Türkiye’nin mobilitede elektrifikasyona hızla hazırlandığını görüyoruz. Gerek yerli
elektrikli otomobilimiz Togg’un önümüzdeki sene yollara çıkacak olması gerekse şarj istasyonu sayısının günden güne yaygınlaşması bu yolda atılan önemli adımlardan bazıları. Ülkemizde elektrikli otomobillerin kullanımının yaygınlaşmasında Togg’un önemli bir rolü olacağı yadsınamaz bir gerçek. Bu nedenle araç kiralama sektörünün Togg’a, müşterilerinin talepleri doğrultusunda filosunda mutlaka yer vereceğini düşünüyorum. Pandemi öncesi yaşanmaya başlanan “sahiplik yerine kullanım” ana akımı önümüzdeki dönemde daha da artacaktır. Bireyler ve kurumlar, ihtiyaçları kadar kullanma imkânı tanıyan modellere, dolayısıyla kiralamaya yönelecektir. Pandeminin bir sonucu olarak
toplu taşımayı tercih etmeyen bireyler de ulaşım ihtiyaçlarını karşılamak için ya özel araçlarını kullanacak ya da araç kiralamayı daha fazla tercih edecektir. Sektör
oyuncularının hijyen kurallarına gösterdiği uyum ve hassasiyetin de etkisiyle araç
kiralama sektörü büyüme çizgisini önümüzdeki dönemde de sürdürecektir.

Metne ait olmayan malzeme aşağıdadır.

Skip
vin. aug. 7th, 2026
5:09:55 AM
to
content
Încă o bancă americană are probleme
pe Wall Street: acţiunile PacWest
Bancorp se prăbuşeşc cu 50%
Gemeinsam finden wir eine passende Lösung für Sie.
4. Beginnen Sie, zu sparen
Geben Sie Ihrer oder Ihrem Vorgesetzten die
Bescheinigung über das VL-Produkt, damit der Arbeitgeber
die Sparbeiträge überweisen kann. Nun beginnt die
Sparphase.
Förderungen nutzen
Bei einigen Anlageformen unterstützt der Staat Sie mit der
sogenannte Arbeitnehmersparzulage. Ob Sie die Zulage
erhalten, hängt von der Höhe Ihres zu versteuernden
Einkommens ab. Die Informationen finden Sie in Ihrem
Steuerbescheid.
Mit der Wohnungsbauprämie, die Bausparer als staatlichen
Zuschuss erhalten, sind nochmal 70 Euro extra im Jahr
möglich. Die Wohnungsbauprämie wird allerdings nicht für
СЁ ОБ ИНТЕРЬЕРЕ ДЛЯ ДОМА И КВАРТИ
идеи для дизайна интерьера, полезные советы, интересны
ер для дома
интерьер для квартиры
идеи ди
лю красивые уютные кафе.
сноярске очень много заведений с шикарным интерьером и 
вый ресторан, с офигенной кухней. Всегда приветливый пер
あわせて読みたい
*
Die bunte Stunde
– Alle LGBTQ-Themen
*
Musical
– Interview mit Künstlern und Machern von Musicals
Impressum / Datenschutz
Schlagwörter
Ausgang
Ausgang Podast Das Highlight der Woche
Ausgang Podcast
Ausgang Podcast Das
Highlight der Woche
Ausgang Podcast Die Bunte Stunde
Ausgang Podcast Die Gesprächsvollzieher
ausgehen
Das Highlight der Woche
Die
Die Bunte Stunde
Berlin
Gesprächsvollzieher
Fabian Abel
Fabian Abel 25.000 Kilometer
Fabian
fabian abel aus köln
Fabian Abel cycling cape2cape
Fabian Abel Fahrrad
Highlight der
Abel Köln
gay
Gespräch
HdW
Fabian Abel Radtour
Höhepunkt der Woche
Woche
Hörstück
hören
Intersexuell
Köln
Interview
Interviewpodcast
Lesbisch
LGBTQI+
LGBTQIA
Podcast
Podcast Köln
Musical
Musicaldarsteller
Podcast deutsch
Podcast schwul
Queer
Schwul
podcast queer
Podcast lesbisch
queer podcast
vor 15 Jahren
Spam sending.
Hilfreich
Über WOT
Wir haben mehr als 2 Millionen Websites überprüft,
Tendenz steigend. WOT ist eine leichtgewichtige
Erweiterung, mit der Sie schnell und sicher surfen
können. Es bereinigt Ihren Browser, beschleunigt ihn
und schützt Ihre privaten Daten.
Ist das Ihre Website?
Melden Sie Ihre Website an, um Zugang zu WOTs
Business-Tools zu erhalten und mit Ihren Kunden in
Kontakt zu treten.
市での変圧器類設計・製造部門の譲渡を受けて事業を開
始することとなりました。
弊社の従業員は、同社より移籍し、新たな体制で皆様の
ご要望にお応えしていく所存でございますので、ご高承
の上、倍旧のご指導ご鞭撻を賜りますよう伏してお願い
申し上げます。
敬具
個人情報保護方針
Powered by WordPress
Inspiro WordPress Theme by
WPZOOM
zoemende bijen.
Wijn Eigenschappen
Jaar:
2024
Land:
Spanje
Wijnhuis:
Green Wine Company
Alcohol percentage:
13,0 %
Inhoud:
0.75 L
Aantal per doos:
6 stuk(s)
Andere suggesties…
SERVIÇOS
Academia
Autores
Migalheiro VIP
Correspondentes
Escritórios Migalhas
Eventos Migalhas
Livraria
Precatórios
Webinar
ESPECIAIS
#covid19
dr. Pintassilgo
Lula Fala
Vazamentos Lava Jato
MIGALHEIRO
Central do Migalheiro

Paylaşım ekonomisinin ivmelenmesiyle araç sahipliği artık yeni kuşağın öncelikleri
arasında yer almıyor. Avrupa ve Amerika’da “Y” nesli bir süredir araç sahipliği yerine kiralama sistemini tercih ediyor. Z kuşağı ile araç sahipliğine ilgi giderek azalıyor. Araç paylaşımı sektörünün hızla büyüyüp gelişerek geleceğin iş modeli olacağı öngörülüyor. Türkiye’de Z kuşağının yüzde 56’sı otomobili yalnızca bir ulaşım aracı olarak görüyor. Yeni nesil tüketiciler, mobilitede “kullanıma-dayalı-ödeme” tercih ediyor; paylaşımlı bisiklet, elektrikli bisiklet, scooter/motorlu scooter kullanımı artıyor. Müşteri tarafında paylaşım ekonomisinde büyümeyi destekleyen ana unsur ise “tasarruf”. Bu noktadan hareketle, görünen o ki araç paylaşım sektörünü 10 seneden kısa bir sürede 5 kat gibi inanılmaz bir büyüme bekliyor. Küresel rakamlara bakarsak, 2017 yılında 36 milyon üyesi olan araç paylaşım pazarının üye sayısının 2021 yılında 47,5 milyona ulaştığını görüyoruz. 2026 yılında ise bu sayının 60 milyonu aşacağı tahmin ediliyor. Gelecekte enerji tasarrufu daha fazla ön planda olacak; sürdürülebilir teknolojilere daha çok yatırım yapılacak, kademeli olarak önce tam elektrikli ve sonra da otonom araçları hem paylaşım hem kiralama sektöründe kullanıyor olacağız. Kiralama yöntemi sayesinde tüketiciler, elektrikli araçları başlangıç maliyeti ve ikinci el fiyat belirsizlik riski olmaksızın, makul aylık kira ödemeleri ile edinebilecekler. 2030’da Avrupa’da yeni araç satışlarının yüzde 40’ının hibrit ve yüzde 55’inin elektrikli olması bekleniyor. Mega trendlerin yarattığı etkiler sonucu mobilite ekosistemi evrilerek araç paylaşımı, üyelik modelleri, filo yönetimi, platform hizmetleri sağlayıcıları vb. yeni iş modelleriyle zenginleşecek.